Esse trabalho árduo foi confiado a um grupo de especialistas chamado Consilium. O plano geral da reforma litúrgica considerou o estudo e reforma do Missal nos seguintes itens: Ordinário; Leituras bíblicas; Oração Universal; Missas Votivas; Cantos na Missa; Estrutura geral da Missa; Concelebração e comunhão sob as duas espécies. Para cada item se instituiu grupos de especialistas que deveriam preparar esquemas que seriam revistos em seguida quanto a abordagem teológica, jurídica, histórica, pastoral, musical, cultural e artística.1 Tem razão, portanto, o próprio Paulo VI ao afirmar categoricamente que a reforma do Missal de Pio V, cujo uso durante quatro séculos alimentou a espiritualidade da Igreja de rito latino, não foi realizado de improviso.2

O Missal que foi tomado como livro a ser reformado era aquele em uso no Concílio, ou seja, o Missal piano, na edição promulgada no pontificado de São João XXIII, em 1962. A edição de 1570 e originada do Concílio de Trento, passou por adaptações e adições com o passar dos séculos. É um mito pensar que o Missal de Pio V, advindo da reforma de Trento, tenha permanecido 400 anos sem alterações. Já no ano seguinte, em 1571, os editores responsáveis pela produção do Missal fizeram alterações. Também os Ordinários locais (bispos) foram deixando suas marcas, à medida que previam adaptações ou incrementos com base na realidade em que viviam.
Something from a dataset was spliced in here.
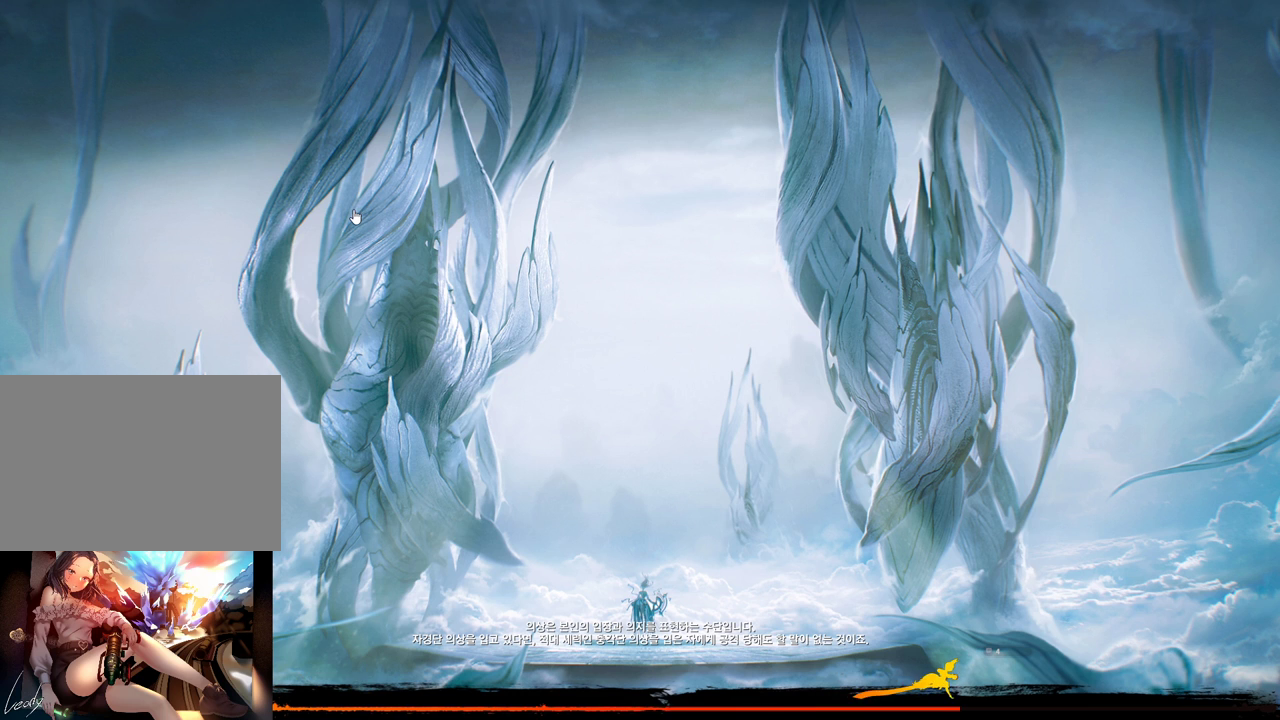
{"keys": [], "mouse": [], "events": [[33, "mouse_left", "up"]]}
Os pontífices Clemente VIII e Urbano VIII viram a necessidade de regular melhor a difusão de missais ditos “não aprovados” pela Sé Apostólica e também não deixaram de fazer suas intervenções: Clemente VIII, por exemplo, realizou a nova regulamentação da bênção final.3 Nota-se que, paulatinamente, o Missal piano será – de certo modo – substituído por outros que trazem consigo tais modificações. Leão XIII promulgará uma nova edição, que assume adições posteriores ao século XVII. Depois, Pio X insistirá com a Bula Divinu aflatu em instruções quanto aos formulários a serem escolhidos para os domingos e dias da semana, a escolha das orações coleta, sobre as missas conventuais, a missa pelos defuntos e algumas disposições específicas sobre o calendário, com o intuito de revalorizar o Missal. Também Bento XV deixará sua marca, ao declarar a edição de seu predecessor como typica.

Esta será a última antes daquela dada às vésperas do Concílio, integrando a renovação da Semana Santa e o Tríduo Sacro de Pio XII, bem como as novas disposições rubricais do próprio São João XXIII (1960).

 

 

 

 

 

 

 

Padre Márcio Pimentel é especialista em Liturgia pela PUC-SP
e mestrando
em Teologia na Faculdade Jesuíta de Teologia e
Filosofia (Faje / Capes)-
Paróquia São Sebastião e São Vicente

 

1 Cf. BUGNINI, Anibale. La Riforma Liturgica. Roma: Edizione Liturgiche, 1997, p.76-81.
2 MIssale Romanum. In. Enquirídio dos documentos da Reforma Litúrgica. Fátima: Secretariado Nacional de Liturgia, 2014 (2ª Edição), p. 299.
3 Cf. JUNGMANN, J. A. Missarum Solemnia. São Paulo: Paulus, 2010 (2ª Edição), p. 155. Também sobre o assunto: GIRAUDO, Cesare (org.). Il Messale Romano. Tradizione, traduzione, adattamento. Roma: Edizione Liturgiche, 2003, p.54ss.